To his relief, Honey pressed no question as to his mother and stolen babies as they went off to the Zoo.


XXII

The move to Boston was made during August, so that they might be settled in time for the opening of the schools. The flitting was with the ease of the obscure. Also with the ease of the obscure, Lemuel changed his name to George, while Tom Quidmore became again Tom Whitelaw. There were reasons to justify these decisions on the part of both.

"Got into trouble onst in Boston under the name of Lemuel, and if any old sneeper was to look me up.... Not but what Lemuel isn't a more aristocraticker name than George; but there's times when somethink what no one won't notice'll suit you best. So I'll be George Honeybun, a pal o' yer father's, what left yer to me on his dyin' deathbed."

The name of Tom Whitelaw was resumed on grounds both sentimental and prudential. In the absence of any other tie to the human race, it was something to the boy to know that he had had a father. His father had been a Whitelaw; his grandfather had been a Whitelaw; there was a whole line of Whitelaws back into the times when families first began to be known by names. A slim link with a past, at least it was a link. The Quidmore name was no link at all; it was disconnection and oblivion. It signified the ship that had never had a port.

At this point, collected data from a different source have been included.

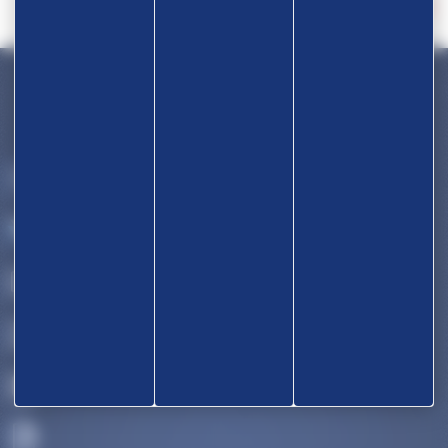
Devenir partenaire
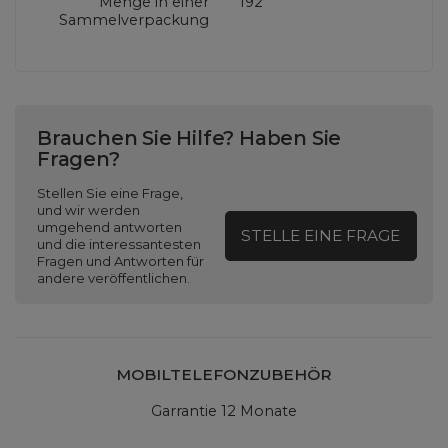
Menge in einer
192
Sammelverpackung
Brauchen Sie Hilfe? Haben Sie
Fragen?
Stellen Sie eine Frage,
und wir werden
umgehend antworten
STELLE EINE FRAGE
und die interessantesten
Fragen und Antworten für
andere veröffentlichen.
MOBILTELEFONZUBEHÖR
Garrantie 12 Monate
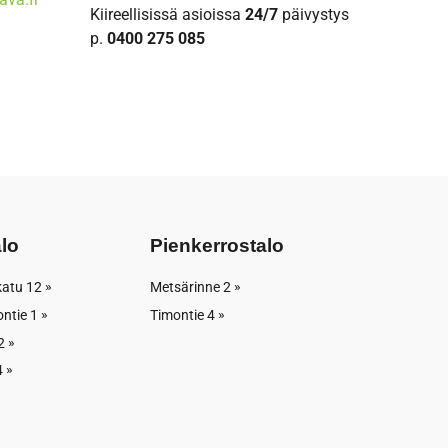
Kiireellisissä asioissa
24/7
päivystys
p.
0400 275 085
alo
Pienkerrostalo
katu 12
Metsärinne 2
ntie 1
Timontie 4
2
4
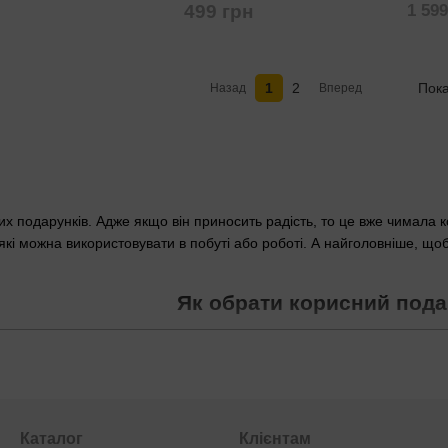
499 грн
1 599
1
2
Пока
Назад
Вперед
х подарунків. Адже якщо він приносить радість, то це вже чимала ко
 які можна використовувати в побуті або роботі. А найголовніше, що
Як обрати корисний под
подарувати не милу дрібничку, а подарунок корисний і потрібний, 
адоволенням використовуватиме. Для цього важливо врахувати декільк
Каталог
Клієнтам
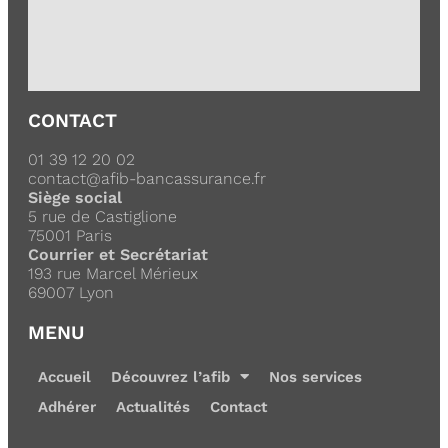
CONTACT
01 39 12 20 02
contact@afib-bancassurance.fr
Siège social
5 rue de Castiglione
75001 Paris
Courrier et Secrétariat
193 rue Marcel Mérieux
69007 Lyon
MENU
Accueil
Découvrez l’afib
Nos services
Adhérer
Actualités
Contact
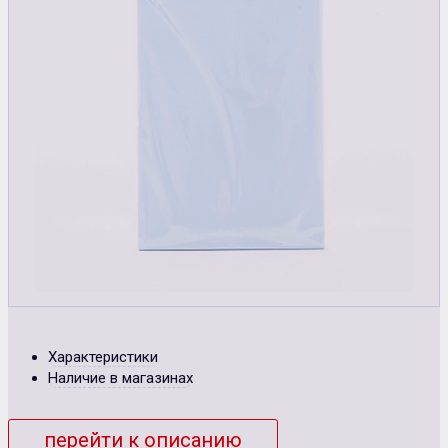
Характеристики
Наличие в магазинах
перейти к описанию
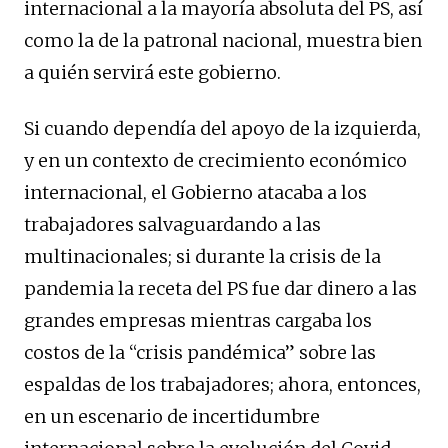
internacional a la mayoría absoluta del PS, así
como la de la patronal nacional, muestra bien
a quién servirá este gobierno.
Si cuando dependía del apoyo de la izquierda,
y en un contexto de crecimiento económico
internacional, el Gobierno atacaba a los
trabajadores salvaguardando a las
multinacionales; si durante la crisis de la
pandemia la receta del PS fue dar dinero a las
grandes empresas mientras cargaba los
costos de la “crisis pandémica” sobre las
espaldas de los trabajadores; ahora, entonces,
en un escenario de incertidumbre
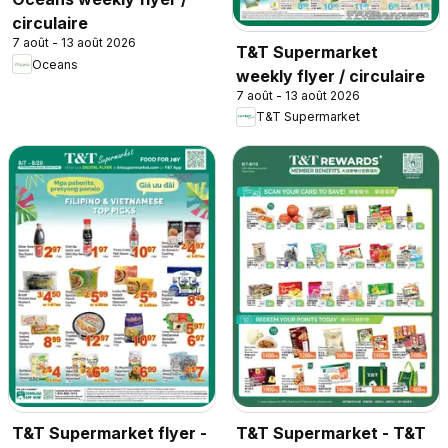
circulaire
7 août - 13 août 2026
T&T Supermarket
Oceans
weekly flyer / circulaire
7 août - 13 août 2026
T&T Supermarket
T&T Supermarket flyer -
T&T Supermarket - T&T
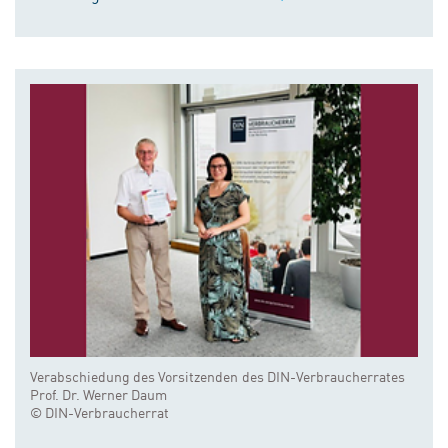
Verabschiedung des Vorsitzenden des DIN-Verbraucherrates
Prof. Dr. Werner Daum
© DIN-Verbraucherrat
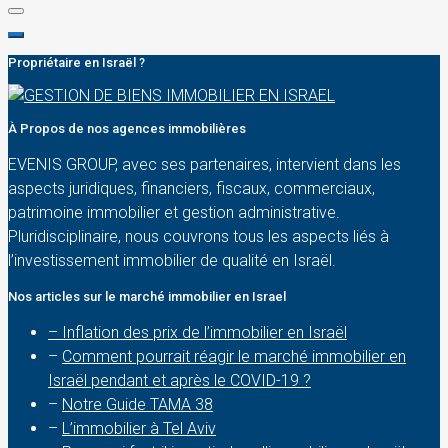
Propriétaire en Israël ?
À Propos de nos agences immobilières
EVENIS GROUP, avec ses partenaires, intervient dans les
aspects juridiques, financiers, fiscaux, commerciaux,
patrimoine immobilier et gestion administrative.
Pluridisciplinaire, nous couvrons tous les aspects liés à
l’investissement immobilier de qualité en Israël.
Nos articles sur le marché immobilier en Israel
– Inflation des prix de l’immobilier en Israël
–
Comment pourrait réagir le marché immobilier en
Israël pendant et après le COVID-19 ?
–
Notre Guide TAMA 38
–
L’immobilier à Tel Aviv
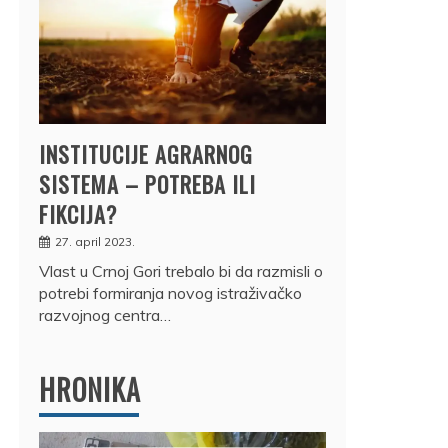
INSTITUCIJE AGRARNOG
SISTEMA – POTREBA ILI
FIKCIJA?
27. april 2023.
Vlast u Crnoj Gori trebalo bi da razmisli o
potrebi formiranja novog istraživačko
razvojnog centra…
HRONIKA
DRŽ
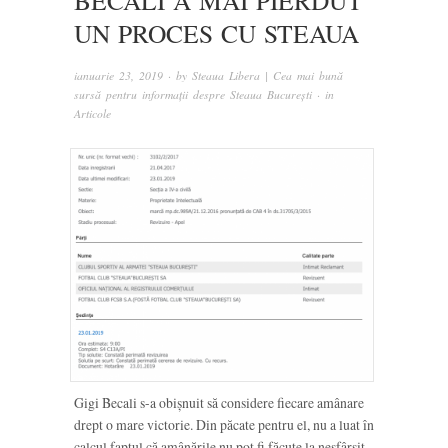
BECALI A MAI PIERDUT
UN PROCES CU STEAUA
ianuarie 23, 2019
· by
Steaua Libera | Cea mai bună
sursă pentru informații despre Steaua București
· in
Articole
Gigi Becali s-a obișnuit să considere fiecare amânare
drept o mare victorie. Din păcate pentru el, nu a luat în
calcul faptul că amânările nu pot fi făcute la nesfârșit.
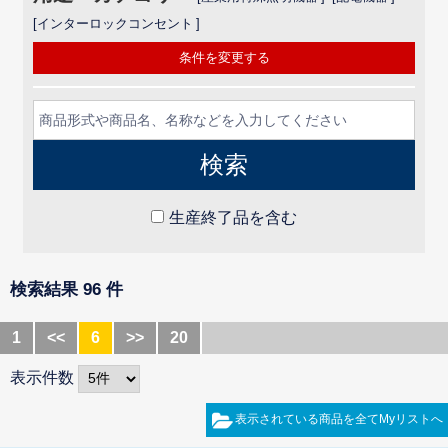
インターロックコンセント
条件を変更する
生産終了品を含む
検索結果 96 件
1
<<
6
>>
20
表示件数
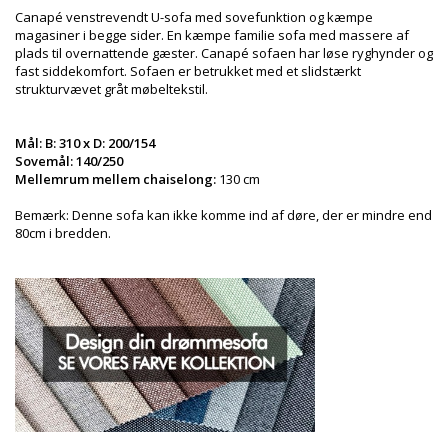
Canapé venstrevendt U-sofa med sovefunktion og kæmpe
magasiner i begge sider. En kæmpe familie sofa med massere af
plads til overnattende gæster. Canapé sofaen har løse ryghynder og
fast siddekomfort. Sofaen er betrukket med et slidstærkt
strukturvævet gråt møbeltekstil.
Mål: B: 310 x D: 200/154
Sovemål:
140/250
Mellemrum mellem chaiselong:
130 cm
Bemærk: Denne sofa kan ikke komme ind af døre, der er mindre end
80cm i bredden.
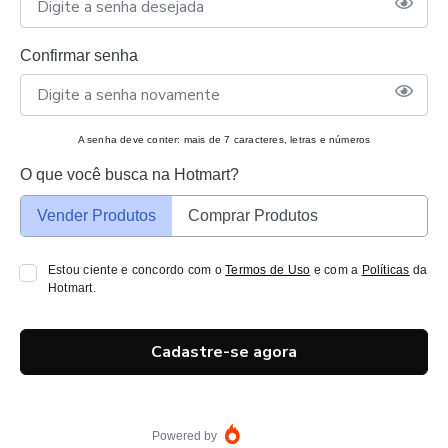
Confirmar senha
A senha deve conter: mais de 7 caracteres, letras e números
O que você busca na Hotmart?
Vender Produtos
Comprar Produtos
Estou ciente e concordo com o
Termos de Uso
e com a
Políticas
da
Hotmart.
Cadastre-se agora
Powered by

As a Whitelaw, he had sailed from somewhere, even though the port would forever be unknown to him.

It was a matter of prudence, too, to cover up his traces. In the unlikely event of the State of New York busying itself with the fate of its former ward, the name of Quidmore would probably be used. A well-behaved Tom Whitelaw, living with his next of kin, and attending school in Boston according to the law, would have the best chance of going unmolested.

They found a lodging, cheap, humble, but sufficient, on that northern slope of Beacon Hill which within living memory has more than once changed hands with the silent advance and recession of a tide coming in and going out. There are still old people who can remember when some of the worthiest of the sons of the Puritans had their windows, in these steep and narrow streets, brightened by the rising or the setting sun. Then, with an almost ghostly furtiveness, they retired as the negro came and routed them. The negro seemed fixed in possession when the Hebrew stole on silently, and routed him. At the time when George Honeybun and Tom Whitelaw came looking for a home, the ancient inhabitant of the land was beginning to creep back again, and the Hebrew taking flight. In a red-brick house of forbidding expression in Grove Street they found a room with two beds.